Christa van Baale, publicist for Neo-Futurists and Raven Theatre, attended:
The block party at Farragut and Paulina
I attend all kinds of block parties, but my favorite one is my own neighborhood’s party. It’s not a huge one—it’s just put together by the people who live around our block, which is in Andersonville. It’s great because we have a mix of people in our neighborhood, and the party is a great way to bring them together. It’s also a handy way to meet the people you say hello to every day, but don’t get to talk to. It’s the first place where I met a lot of my neighbors when I moved in two years ago. There’s no performances, but they always bring out the fire engine, which is cute for the kids. Embrace your own block parties when they happen—you don’t have to go to someone else’s.
Lauren Bost, assistant director at Judy Saslow Gallery, checked out:
The Chicago Community Darkroom
Last week I got a sneak peek of the new incarnation of the community darkroom that’s reopening at Milwaukee and Augusta. It looks fantastic, the facilities look great, and more importantly, it’s a service that the photography community here desperately needs. Any alumni of Columbia or SAIC knows how it feels to finish school and suddenly lose access to everything you need to make your art. I got so inspired from their efforts that I’m now working on my own home darkroom and bringing my whole practice back to life.
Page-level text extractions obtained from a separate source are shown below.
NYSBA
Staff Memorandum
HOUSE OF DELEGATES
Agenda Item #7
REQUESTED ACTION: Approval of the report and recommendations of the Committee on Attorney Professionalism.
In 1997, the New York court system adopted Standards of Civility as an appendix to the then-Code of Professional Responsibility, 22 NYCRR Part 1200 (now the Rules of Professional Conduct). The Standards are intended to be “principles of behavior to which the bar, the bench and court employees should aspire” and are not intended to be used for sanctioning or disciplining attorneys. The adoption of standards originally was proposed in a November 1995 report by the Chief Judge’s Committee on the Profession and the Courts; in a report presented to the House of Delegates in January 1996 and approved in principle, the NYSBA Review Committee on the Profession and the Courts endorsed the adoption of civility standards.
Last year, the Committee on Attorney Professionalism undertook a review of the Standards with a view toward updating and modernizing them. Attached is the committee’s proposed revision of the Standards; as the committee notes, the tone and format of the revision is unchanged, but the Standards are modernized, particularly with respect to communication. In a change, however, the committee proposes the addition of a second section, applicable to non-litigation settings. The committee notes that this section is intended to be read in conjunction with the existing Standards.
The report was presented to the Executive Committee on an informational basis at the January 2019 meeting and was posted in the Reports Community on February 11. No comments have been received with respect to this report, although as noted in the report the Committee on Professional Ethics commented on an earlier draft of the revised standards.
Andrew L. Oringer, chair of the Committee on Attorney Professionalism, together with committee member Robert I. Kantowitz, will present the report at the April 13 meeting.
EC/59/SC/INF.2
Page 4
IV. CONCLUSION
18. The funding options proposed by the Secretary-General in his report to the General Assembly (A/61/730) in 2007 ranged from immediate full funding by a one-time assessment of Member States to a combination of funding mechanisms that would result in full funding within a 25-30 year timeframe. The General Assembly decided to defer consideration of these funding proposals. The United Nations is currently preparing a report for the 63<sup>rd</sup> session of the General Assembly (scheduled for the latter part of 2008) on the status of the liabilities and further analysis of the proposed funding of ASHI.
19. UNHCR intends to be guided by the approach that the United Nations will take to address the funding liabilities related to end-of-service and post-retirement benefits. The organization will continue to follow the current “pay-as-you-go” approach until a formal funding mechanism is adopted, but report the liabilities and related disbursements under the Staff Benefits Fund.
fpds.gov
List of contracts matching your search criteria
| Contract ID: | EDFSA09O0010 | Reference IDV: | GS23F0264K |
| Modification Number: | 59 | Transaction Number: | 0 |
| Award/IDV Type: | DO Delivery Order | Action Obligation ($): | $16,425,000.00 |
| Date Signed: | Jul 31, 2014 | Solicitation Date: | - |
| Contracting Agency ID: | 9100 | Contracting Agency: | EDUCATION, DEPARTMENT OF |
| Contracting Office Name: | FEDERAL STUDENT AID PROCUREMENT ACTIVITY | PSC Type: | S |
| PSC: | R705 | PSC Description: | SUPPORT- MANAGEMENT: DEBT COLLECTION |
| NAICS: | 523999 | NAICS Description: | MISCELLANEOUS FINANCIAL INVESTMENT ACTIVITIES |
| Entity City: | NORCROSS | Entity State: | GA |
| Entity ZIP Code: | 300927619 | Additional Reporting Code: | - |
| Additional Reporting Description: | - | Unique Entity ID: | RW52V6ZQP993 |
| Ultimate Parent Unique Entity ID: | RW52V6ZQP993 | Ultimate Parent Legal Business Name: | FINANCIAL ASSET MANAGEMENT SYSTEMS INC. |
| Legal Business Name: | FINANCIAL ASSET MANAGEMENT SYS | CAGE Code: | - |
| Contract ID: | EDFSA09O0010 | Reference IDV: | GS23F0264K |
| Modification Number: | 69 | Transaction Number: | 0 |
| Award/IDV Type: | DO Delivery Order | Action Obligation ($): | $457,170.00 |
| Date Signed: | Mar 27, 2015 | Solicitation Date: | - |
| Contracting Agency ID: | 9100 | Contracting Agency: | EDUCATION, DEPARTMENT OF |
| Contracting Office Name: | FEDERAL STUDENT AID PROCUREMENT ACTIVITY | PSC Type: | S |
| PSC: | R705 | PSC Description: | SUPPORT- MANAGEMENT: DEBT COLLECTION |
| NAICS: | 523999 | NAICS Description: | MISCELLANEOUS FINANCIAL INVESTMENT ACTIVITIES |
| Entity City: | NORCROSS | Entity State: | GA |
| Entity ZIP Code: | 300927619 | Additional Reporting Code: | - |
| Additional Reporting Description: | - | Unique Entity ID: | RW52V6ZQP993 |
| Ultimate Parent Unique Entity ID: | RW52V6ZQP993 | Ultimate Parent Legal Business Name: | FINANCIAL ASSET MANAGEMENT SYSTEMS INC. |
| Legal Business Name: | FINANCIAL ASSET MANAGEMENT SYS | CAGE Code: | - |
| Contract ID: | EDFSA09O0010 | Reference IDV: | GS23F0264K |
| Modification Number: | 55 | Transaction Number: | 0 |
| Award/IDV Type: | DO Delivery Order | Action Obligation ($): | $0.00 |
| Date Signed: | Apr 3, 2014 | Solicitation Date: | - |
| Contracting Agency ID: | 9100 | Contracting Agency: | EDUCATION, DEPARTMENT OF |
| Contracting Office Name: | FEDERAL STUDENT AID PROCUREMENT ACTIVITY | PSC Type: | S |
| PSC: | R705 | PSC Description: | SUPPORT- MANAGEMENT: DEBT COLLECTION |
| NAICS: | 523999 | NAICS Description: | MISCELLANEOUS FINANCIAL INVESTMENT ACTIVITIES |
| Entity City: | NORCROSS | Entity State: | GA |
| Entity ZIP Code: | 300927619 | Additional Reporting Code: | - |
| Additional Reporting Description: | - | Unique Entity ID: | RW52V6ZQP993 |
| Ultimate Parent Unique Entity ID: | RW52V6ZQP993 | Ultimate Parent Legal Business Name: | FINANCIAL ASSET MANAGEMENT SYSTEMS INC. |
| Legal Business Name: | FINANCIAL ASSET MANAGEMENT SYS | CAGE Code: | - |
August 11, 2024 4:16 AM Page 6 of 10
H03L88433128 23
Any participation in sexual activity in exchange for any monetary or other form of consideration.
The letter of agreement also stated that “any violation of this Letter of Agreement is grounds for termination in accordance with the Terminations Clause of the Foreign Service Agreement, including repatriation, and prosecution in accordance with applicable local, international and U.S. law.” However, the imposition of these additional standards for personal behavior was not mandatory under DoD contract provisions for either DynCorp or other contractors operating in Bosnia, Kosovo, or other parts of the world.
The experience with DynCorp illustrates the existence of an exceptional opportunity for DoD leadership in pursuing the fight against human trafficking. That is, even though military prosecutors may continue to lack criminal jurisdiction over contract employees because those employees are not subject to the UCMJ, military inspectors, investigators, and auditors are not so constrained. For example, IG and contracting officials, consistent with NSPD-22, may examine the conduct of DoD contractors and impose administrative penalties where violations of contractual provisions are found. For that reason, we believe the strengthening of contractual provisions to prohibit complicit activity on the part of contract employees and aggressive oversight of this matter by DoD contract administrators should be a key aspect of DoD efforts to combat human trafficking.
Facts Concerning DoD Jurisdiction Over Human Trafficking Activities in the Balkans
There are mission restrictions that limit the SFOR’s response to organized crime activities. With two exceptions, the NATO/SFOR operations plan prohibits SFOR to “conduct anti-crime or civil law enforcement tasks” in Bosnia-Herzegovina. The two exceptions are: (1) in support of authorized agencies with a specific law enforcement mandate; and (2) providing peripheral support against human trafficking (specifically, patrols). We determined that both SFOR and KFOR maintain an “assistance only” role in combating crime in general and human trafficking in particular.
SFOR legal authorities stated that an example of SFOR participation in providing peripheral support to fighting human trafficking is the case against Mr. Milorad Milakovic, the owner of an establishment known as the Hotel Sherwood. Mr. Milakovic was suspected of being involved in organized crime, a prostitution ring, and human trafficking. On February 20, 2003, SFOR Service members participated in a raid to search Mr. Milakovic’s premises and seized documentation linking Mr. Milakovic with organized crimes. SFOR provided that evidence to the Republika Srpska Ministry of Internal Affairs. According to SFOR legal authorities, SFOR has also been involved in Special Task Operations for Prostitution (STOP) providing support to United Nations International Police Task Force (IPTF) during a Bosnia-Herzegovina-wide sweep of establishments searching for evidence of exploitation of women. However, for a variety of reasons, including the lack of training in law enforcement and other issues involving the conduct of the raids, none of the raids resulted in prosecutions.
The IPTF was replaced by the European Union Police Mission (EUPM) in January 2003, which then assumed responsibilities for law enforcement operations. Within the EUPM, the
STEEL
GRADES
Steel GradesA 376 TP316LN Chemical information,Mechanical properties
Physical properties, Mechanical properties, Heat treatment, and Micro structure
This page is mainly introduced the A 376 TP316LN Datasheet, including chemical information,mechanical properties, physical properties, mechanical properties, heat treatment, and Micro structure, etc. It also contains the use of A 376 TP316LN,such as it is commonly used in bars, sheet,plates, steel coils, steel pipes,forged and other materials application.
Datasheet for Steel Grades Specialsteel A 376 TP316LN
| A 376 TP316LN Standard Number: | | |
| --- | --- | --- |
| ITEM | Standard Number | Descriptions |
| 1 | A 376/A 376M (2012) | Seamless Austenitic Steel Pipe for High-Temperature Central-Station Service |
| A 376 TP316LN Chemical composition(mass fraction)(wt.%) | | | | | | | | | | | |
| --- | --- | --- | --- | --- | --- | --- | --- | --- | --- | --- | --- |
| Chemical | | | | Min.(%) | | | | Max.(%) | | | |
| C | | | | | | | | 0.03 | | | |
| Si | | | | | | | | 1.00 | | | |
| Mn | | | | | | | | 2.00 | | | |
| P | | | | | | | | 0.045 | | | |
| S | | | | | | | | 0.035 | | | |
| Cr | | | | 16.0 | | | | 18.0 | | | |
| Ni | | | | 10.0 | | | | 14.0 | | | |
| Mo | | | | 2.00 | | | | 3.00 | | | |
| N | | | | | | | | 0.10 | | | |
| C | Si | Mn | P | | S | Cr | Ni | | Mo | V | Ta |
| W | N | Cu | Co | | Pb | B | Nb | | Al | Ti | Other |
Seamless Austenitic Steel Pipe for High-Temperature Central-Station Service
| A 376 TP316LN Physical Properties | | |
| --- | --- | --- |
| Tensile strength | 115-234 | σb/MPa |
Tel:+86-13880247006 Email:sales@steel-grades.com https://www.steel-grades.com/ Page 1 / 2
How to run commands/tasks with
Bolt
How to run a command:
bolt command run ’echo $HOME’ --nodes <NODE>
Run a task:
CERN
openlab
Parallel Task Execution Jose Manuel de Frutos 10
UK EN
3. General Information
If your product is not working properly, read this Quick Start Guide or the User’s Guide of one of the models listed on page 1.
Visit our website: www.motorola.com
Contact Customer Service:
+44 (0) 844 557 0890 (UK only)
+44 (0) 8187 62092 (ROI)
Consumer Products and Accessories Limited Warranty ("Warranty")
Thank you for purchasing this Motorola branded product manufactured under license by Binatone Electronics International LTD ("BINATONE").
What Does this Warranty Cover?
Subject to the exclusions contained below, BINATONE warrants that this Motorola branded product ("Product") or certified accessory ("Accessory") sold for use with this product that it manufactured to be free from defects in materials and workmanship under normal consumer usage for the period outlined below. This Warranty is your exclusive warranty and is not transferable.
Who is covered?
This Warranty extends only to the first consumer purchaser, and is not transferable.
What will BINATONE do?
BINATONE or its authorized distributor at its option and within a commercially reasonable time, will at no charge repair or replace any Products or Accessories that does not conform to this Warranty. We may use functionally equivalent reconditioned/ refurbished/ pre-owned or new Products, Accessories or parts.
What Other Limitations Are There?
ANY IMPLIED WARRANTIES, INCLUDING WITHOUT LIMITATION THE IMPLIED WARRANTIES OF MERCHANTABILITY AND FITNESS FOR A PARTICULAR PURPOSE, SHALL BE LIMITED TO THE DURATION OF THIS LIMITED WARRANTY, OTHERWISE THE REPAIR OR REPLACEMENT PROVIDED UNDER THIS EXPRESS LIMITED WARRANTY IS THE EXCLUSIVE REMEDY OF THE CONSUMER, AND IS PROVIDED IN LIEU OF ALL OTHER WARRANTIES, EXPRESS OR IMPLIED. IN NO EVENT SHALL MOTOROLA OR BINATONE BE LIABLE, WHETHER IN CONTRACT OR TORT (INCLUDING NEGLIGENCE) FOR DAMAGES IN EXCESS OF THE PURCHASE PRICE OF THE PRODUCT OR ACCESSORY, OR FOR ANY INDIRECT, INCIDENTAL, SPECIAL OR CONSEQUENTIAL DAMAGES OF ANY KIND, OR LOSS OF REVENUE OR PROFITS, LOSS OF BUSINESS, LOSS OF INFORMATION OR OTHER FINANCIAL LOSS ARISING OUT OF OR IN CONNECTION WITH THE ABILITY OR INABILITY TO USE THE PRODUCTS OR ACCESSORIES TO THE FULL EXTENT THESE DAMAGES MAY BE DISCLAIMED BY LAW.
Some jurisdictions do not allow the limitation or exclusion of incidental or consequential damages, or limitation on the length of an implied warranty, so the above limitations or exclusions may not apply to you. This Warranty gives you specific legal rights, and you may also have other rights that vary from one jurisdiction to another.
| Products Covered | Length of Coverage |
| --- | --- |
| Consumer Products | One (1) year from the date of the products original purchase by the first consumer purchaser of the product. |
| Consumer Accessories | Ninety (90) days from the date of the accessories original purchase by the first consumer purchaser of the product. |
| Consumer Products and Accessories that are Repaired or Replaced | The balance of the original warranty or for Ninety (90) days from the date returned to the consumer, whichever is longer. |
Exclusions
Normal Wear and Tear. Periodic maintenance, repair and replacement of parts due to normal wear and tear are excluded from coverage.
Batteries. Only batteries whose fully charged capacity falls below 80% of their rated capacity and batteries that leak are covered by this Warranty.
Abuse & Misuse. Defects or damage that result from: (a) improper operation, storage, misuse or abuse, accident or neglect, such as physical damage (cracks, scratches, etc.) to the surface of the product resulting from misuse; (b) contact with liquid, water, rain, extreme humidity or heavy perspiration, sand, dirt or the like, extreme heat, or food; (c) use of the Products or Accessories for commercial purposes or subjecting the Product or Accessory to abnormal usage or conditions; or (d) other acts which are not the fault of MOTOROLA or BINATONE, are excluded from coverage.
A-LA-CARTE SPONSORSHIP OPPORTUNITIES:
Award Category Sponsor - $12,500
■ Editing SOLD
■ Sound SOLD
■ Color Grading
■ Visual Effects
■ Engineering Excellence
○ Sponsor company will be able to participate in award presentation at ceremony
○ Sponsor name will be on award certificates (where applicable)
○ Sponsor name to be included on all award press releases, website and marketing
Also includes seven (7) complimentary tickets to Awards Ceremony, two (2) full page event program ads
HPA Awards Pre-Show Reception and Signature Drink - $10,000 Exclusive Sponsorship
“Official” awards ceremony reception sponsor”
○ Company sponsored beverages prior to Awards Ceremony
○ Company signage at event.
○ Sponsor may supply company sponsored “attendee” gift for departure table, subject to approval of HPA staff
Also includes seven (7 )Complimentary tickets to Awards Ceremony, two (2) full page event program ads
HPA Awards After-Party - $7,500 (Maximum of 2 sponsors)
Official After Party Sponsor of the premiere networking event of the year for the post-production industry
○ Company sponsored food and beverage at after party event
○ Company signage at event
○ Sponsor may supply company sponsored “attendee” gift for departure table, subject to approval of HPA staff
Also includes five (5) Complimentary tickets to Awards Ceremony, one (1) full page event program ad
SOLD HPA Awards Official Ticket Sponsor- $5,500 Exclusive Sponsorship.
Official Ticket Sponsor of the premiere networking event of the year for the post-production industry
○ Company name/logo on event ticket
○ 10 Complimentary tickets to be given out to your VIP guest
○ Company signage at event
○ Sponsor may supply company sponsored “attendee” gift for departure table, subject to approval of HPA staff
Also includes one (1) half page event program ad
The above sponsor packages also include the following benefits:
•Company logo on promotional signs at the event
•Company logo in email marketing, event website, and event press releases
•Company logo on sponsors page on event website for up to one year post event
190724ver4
Kristin Collins, managing director at the Artistic Home, read:
Belong to Me by Marisa de los Santos
This book’s a great summer read about families and relationships—I read it in a day. It includes a little bit of surprise, as new relationships come to light, and the main characters—who are in their 30s and 40s, and who have gotten settled into thinking one-dimensionally for a time—have a reawakening. Their lives change, and instead of resisting they go with the changes and end up in much richer places than where they were. I love how the book deals with the ways we connect with all sorts of people, and how those who we don’t expect to become vital to us at first meeting eventually do. And how people we see one way, we learn to see in a different way—and how people can come to belong to you, even if you’re not related to them by blood or marriage.
Alexander Fedirko, Pilsen-based visual artist, derived inspiration from:
Summer night bike riding
Bike riding has been one of my favorite things about living in Chicago and an inspiration for my “Cityscape” paintings. It’s a great release when I get a little stir-crazy and want to reconnect with the city. From my Pilsen studio, I go east to Dearborn and ride north through the tall buildings and Picassos, toward the corncobs, over the river, past the bars, and up to North Avenue, where I hang a right and head back south on the LSD bike path. From there you can really crank the bike, but be sure to look up and catch the spectacular views of the city. I exit the bike path at Soldier Field, go over the pedestrian bridge, head west on 18th, and loop back to my studio. I feel that Sunday through Tuesday nights at around 11-ish are the best times to ride—few cars, and very cool and quiet.
Mia Billetdeaux, cofounder of Azimuth Projects, saw:
The Improvised Shakespeare Company at Del Close Theater
The lights dimmed and the cast invited us to suggest titles that would become the story arc of the night’s show. “Macdeath,” “The Merry Wives of Wrigley,” “As Your Mom Likes It!,” and “Taming of the Jew” were among the titles suggested by the raucous crowd. By intermission I had already cried so many tears of laughter that I couldn’t even remember which title was chosen. Hilariously true to Shakespeare’s recurring themes of betrayal, lust, murder, power, and caricaturing the French with a sprinkling of iambic pentameter, the company does justice to literary buffs and fans of Chicago’s bountiful improv scene alike.